RECORDS SHOWN:
[Start of Attachment]
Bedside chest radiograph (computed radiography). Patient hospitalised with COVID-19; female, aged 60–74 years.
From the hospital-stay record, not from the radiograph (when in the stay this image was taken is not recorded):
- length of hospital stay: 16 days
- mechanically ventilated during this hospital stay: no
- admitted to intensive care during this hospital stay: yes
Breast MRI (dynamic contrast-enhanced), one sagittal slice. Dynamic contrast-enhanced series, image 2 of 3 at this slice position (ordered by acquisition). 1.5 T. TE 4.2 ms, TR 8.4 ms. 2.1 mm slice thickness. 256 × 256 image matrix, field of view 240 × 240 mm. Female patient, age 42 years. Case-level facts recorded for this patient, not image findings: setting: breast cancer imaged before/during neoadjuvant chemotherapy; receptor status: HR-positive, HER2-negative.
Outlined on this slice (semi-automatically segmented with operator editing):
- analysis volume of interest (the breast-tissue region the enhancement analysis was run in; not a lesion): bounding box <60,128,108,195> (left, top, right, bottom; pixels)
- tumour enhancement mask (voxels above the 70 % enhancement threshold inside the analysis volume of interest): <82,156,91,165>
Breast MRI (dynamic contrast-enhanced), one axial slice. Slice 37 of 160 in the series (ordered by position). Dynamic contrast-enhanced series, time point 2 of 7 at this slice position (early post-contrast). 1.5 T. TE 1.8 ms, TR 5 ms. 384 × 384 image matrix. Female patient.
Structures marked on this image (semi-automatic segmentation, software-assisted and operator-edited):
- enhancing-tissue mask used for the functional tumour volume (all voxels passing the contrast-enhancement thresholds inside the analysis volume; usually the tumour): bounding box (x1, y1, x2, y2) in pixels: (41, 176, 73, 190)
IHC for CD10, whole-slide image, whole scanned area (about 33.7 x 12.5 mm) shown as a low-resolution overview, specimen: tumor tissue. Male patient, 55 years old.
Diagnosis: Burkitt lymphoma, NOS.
[End of Attachment]
ASSIGNED TASK:
Each line that contains the string "bounding" should be copied from the data above.

RESULT OF THIS TASK:
- analysis volume of interest (the breast-tissue region the enhancement analysis was run in; not a lesion): bounding box <60,128,108,195> (left, top, right, bottom; pixels)
- enhancing-tissue mask used for the functional tumour volume (all voxels passing the contrast-enhancement thresholds inside the analysis volume; usually the tumour): bounding box (x1, y1, x2, y2) in pixels: (41, 176, 73, 190)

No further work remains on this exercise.